Using the rhetorical moves described by Swales and extended by Bunton [5] in a later study, Kwan [6] sought to apply the CARS model to literature review chapters and compare it with the rhetorical move structure of introduction chapters. She also identified “strategies” or the ways involved in fulfilling each rhetorical move. It was found that the schema of a literature review chapter usually follows an Introduction-Body-Conclusion structure. Moves 1 and 2 of Bunton’s extended CARS model are usually recursively applied but Move 3 is rarely used. A new type of move encountered was the writer’s affirmative stance towards the surveyed research. Also, none of the move elements followed a specific progression in the layout. These studies provide a preliminary insight into human summarizing strategies. However, in the current study, the rhetorical analysis is aimed at uncovering the specific linguistic realizations used to frame the author’s argument in literature reviews. This is because, for automatic summarization, a method is needed to synthesize a literature review from its extracted form, in ways which model typical linguistic expressions.

On the other hand, an algorithm for selecting information will be based on the findings from mapping information from literature reviews to the source papers to address the following questions:

  • Where do researchers select information from, to include in a literature review? For example, abstract, conclusion, etc.
  • What types of information do they select? For example, methodology, topic description, etc.
  • How do they transform that information? For example, paraphrasing, cut-pasting, etc.
  • Why do they choose this information? For example, justification, instantiation, etc.
  • How do they fulfil the functions of a literature review, using this information? For example, to delineate a literature gap, provide an overview of research, etc.

There has been some research on some of the individual questions listed above. Jing and McKeown [7] conducted a study wherein they resolved the kind of transformations which are performed on source sentences before they are included in a summary. The findings were used to train a Hidden Markov Model classifier to detect source transformations. It was anticipated that the study of the cut-paste transformations would improve the performance of automatic text summarizers. Their study focused on news-related and event-based summarizing at the syntactic level; however, this study will map information to source text at different semantic levels, and specifically focuses on the summarizing strategies in information science literature reviews.

3. Multi-document Summarization

This study designs its approach while keeping in mind its ultimate goal: to automatically generate a specific genre of discourse: a literature review, modeled on human writing characteristics. Few studies attempt to summarize multiple or single research papers [8-10] but none yet yield summaries similar to human-generated literature reviews.

Text summarization has been defined as “the process of distilling the most important information from a source (or sources) to produce an abridged version for a particular user and task” [11] (pp. ix). Most of the work in text summarization has focused on single-document summarization—to produce an abstract of a document. Multi-document summarization, on the other hand, seeks to generate an integrated summary of a set of related documents. These techniques have commonly been applied on a corpus of news articles to generate a time- or event-based summary [12]. They have also found some application in summarizing medical corpora [13-14].

Although the automatic summarization process is comprised of four main steps: text pre-processing, information selection and integration, summary generation and post-processing [11], the novel approaches proposed in this system would mainly be in the information selection and integration stage, where information will be extracted at different semantic levels, and at the summary generation stage, where the literature review will be drafted out of rhetorical templates. In previous research, important information has been identified at the sentence level by using rhetorical relations indicating the source paper's objectives and contributions [9]. Important information has also been identified at the clausal level by extracting research concepts (nouns) and their relationships expressed in the text [15]. Important information can be selected based on its relevance to the subject of the final summary by measuring correlation between the candidate topic and the source content [11], the summary topic [16] or the user query [17]. Unique information across the source documents can be identified by comparing source sentences, for example, by taking the negative log of the likelihood ratio which measures semantic similarity [18] or by measuring the relative information gain ratios of information with respect to the surrounding text [19]. For this system, the aim is to combine a number of these strategies to select common as well as unique information from the source documents to generate a comparative literature review.

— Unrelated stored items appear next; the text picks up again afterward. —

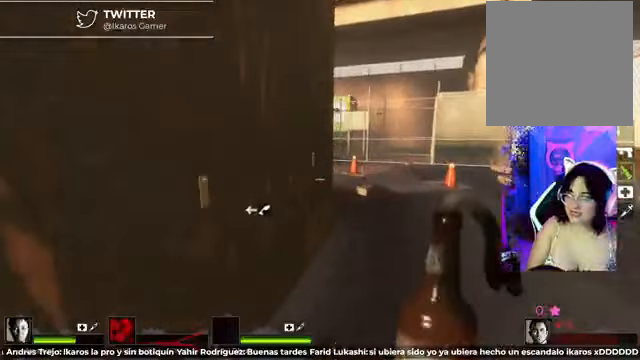
{"dt_ms": 500, "buttons": [], "left_stick": "up-right", "right_stick": "center", "events": []}
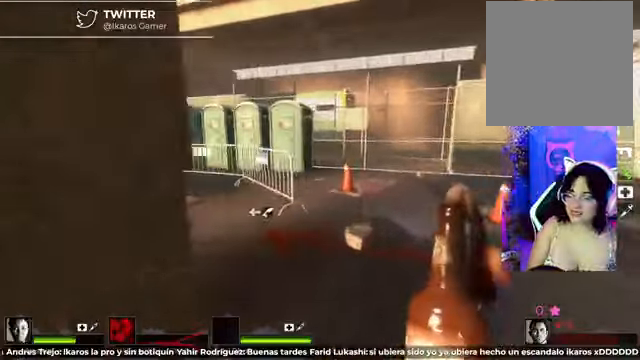
{"dt_ms": 500, "buttons": [], "left_stick": "up", "right_stick": "left", "events": [[42, "right_stick", "left"], [167, "left_stick", "up"], [250, "right_stick", "center"], [459, "right_stick", "left"]]}
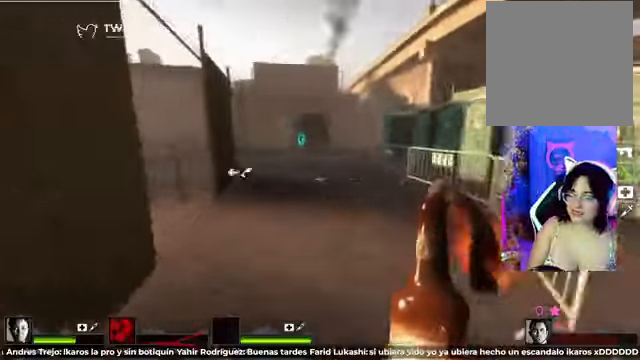
{"dt_ms": 500, "buttons": [], "left_stick": "up", "right_stick": "center", "events": [[84, "right_stick", "center"]]}
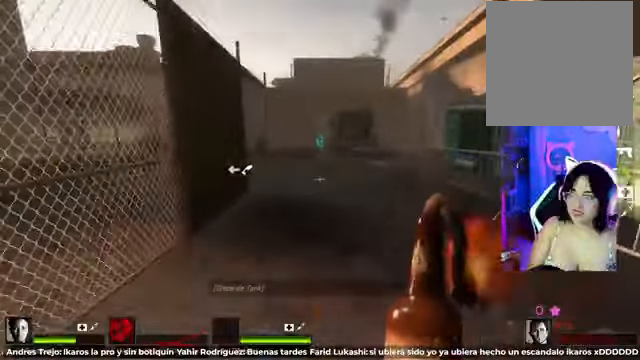
{"dt_ms": 500, "buttons": [], "left_stick": "up", "right_stick": "up-left", "events": [[292, "right_stick", "up-left"]]}
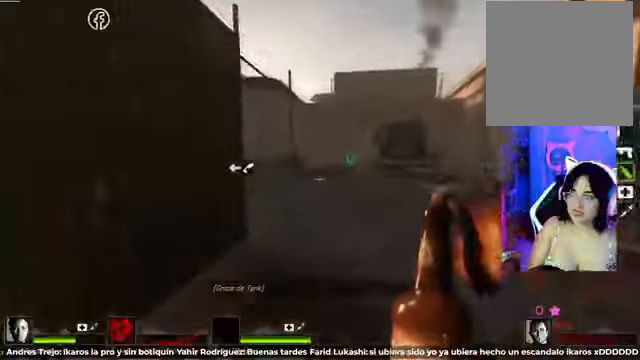
{"dt_ms": 500, "buttons": [], "left_stick": "up-right", "right_stick": "center", "events": [[42, "left_stick", "up-right"], [42, "right_stick", "center"]]}
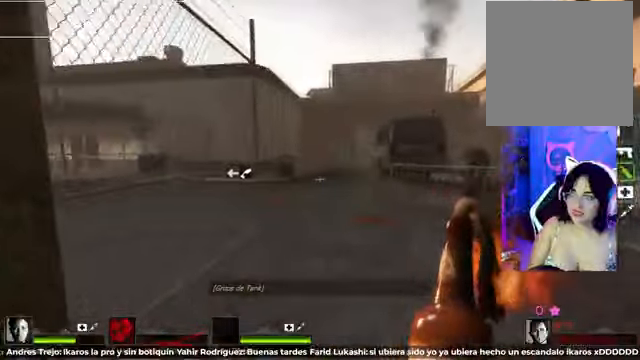
{"dt_ms": 500, "buttons": [], "left_stick": "up", "right_stick": "center", "events": [[42, "left_stick", "up"]]}
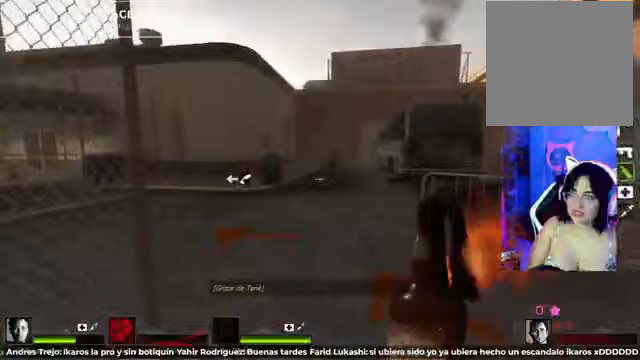
{"dt_ms": 500, "buttons": [], "left_stick": "up", "right_stick": "left", "events": [[42, "right_stick", "left"]]}
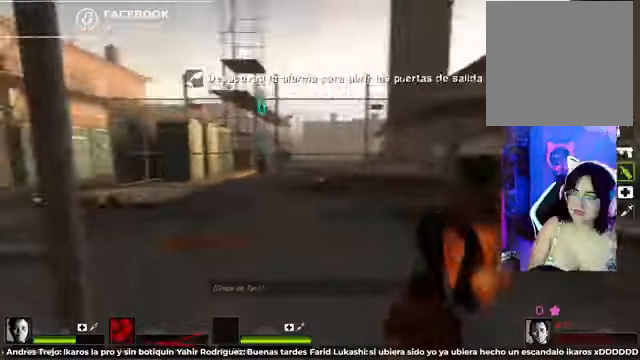
{"dt_ms": 500, "buttons": [], "left_stick": "up-left", "right_stick": "center", "events": [[417, "right_stick", "center"], [500, "left_stick", "up-left"]]}
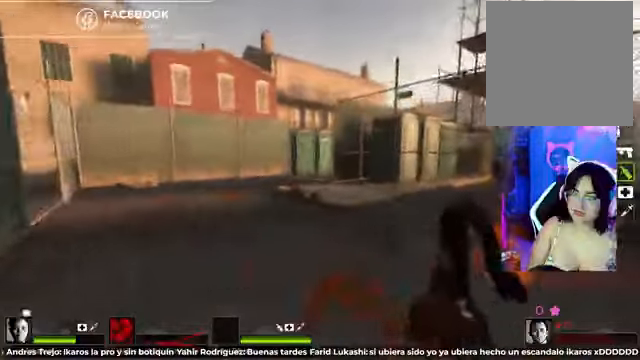
{"dt_ms": 1000, "buttons": [], "left_stick": "up-left", "right_stick": "center"}
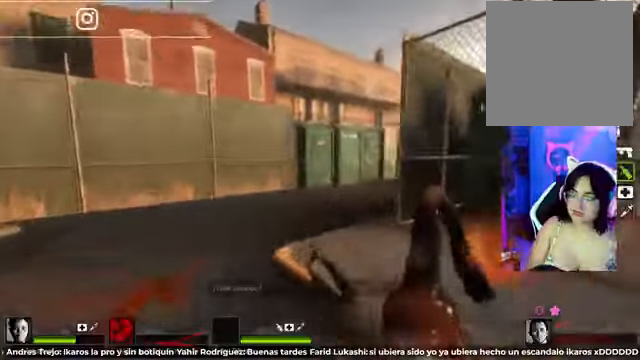
{"dt_ms": 500, "buttons": [], "left_stick": "up-left", "right_stick": "right"}
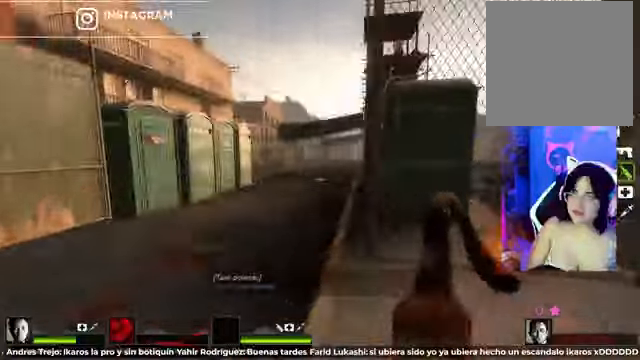
{"dt_ms": 500, "buttons": [], "left_stick": "up-left", "right_stick": "right", "events": []}
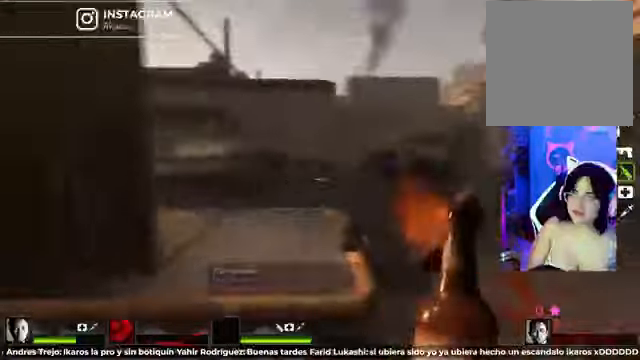
{"dt_ms": 500, "buttons": [], "left_stick": "down-left", "right_stick": "center"}
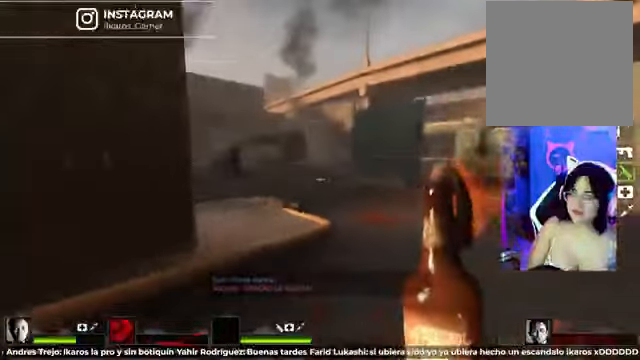
{"dt_ms": 500, "buttons": [], "left_stick": "left", "right_stick": "left", "events": [[333, "left_stick", "left"], [375, "right_stick", "left"]]}
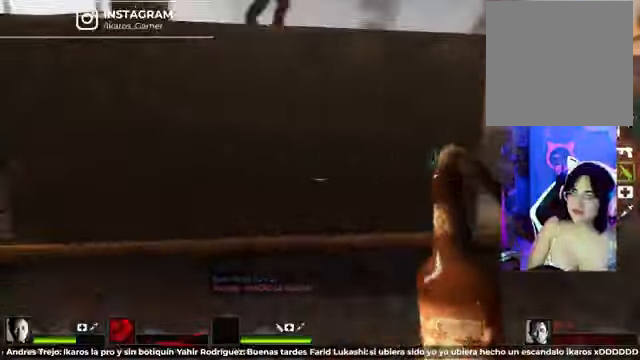
{"dt_ms": 500, "buttons": [], "left_stick": "up-left", "right_stick": "center"}
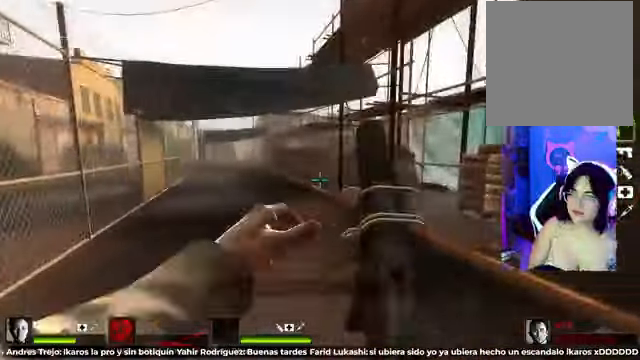
{"dt_ms": 500, "buttons": [], "left_stick": "up", "right_stick": "center", "events": [[208, "right_stick", "left"], [292, "left_stick", "up"], [375, "right_stick", "center"]]}
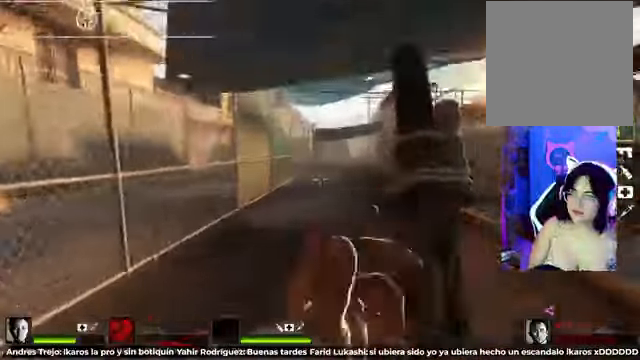
{"dt_ms": 500, "buttons": [], "left_stick": "up", "right_stick": "center", "events": []}
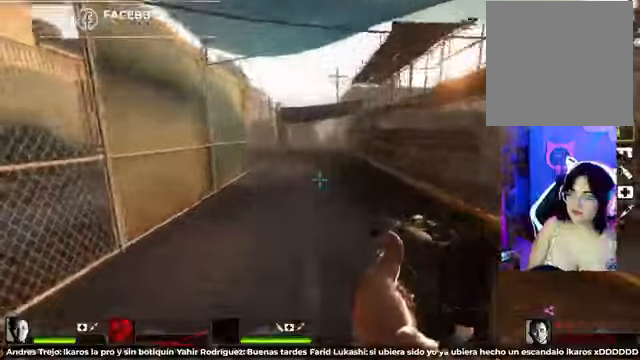
{"dt_ms": 500, "buttons": [], "left_stick": "up", "right_stick": "center", "events": [[83, "A", "down"], [416, "A", "up"]]}
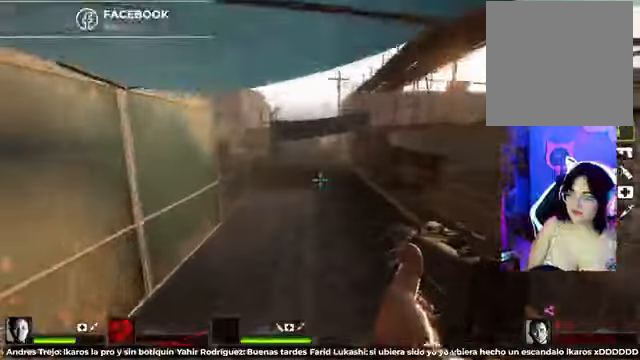
{"dt_ms": 500, "buttons": ["A"], "left_stick": "up", "right_stick": "center", "events": [[375, "A", "down"]]}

The other important stage in multi-document summarization is summary generation. It is expected that this system will follow Saggion and Lapalme’s approach [10] of generating content by mapping information into templates incorporating linguistic, conceptual and relational information. However, their output was a domain-specific, single-document indicative abstract which would not fulfil the functions of a literature review. Nevertheless, their strategy will be adopted in order to use rhetorical relations to model the source corpus. This would be a useful way to represent and compare research descriptions and would also aid in summary generation on the basis of the methodological similarities and differences encountered.

The proposed system will pose different challenges from previously reported research because of its objective to automate the critique and comparison of reported research and to emulate human writing behaviour. The scope of the study is limited to information science research papers. The functional and linguistic elements of human literature reviews will be studied and the final review generated would be a comparative account of the research, rather than an indicative overview.

4. Proposed System

The proposed literature review generation system is shown in Figure 1. The novel approaches in this system would mainly be in the information selection and integration stage to select information from different semantic levels, and the rhetorical function implementation stage where the literature review will be drafted. These would draw from the analysis of human summarization strategies as described above. The literature review needs to be generated in a concise, coherent and cohesive form, closely matching the human style of composition and logic, which would be quite distinct from the traditional summary generation techniques. The pre-processing and post-processing techniques applied on the final summary will follow the traditional approaches described for extractive summarization systems. The readability of the literature review could also be enhanced by incorporating typical introductory sentences in the template and reusing them to provide a general idea of the topics being discussed, as in “Previous research in the field of ___” and so on. Besides this, a comparative account of cited studies may require the application of a unification grammar and linearization to correctly handle sentence formation and morphological structure.

Figure 1. The proposed literature review generation system (Click here for a larger view of the image)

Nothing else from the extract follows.